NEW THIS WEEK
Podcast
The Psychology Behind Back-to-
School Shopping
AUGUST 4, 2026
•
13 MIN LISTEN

····················

=== Work item ===
Could you retype all of the material word for word?

=== Exercise response ===
NEW THIS WEEK
Podcast
The Psychology Behind Back-to-
School Shopping
AUGUST 4, 2026
•
13 MIN LISTEN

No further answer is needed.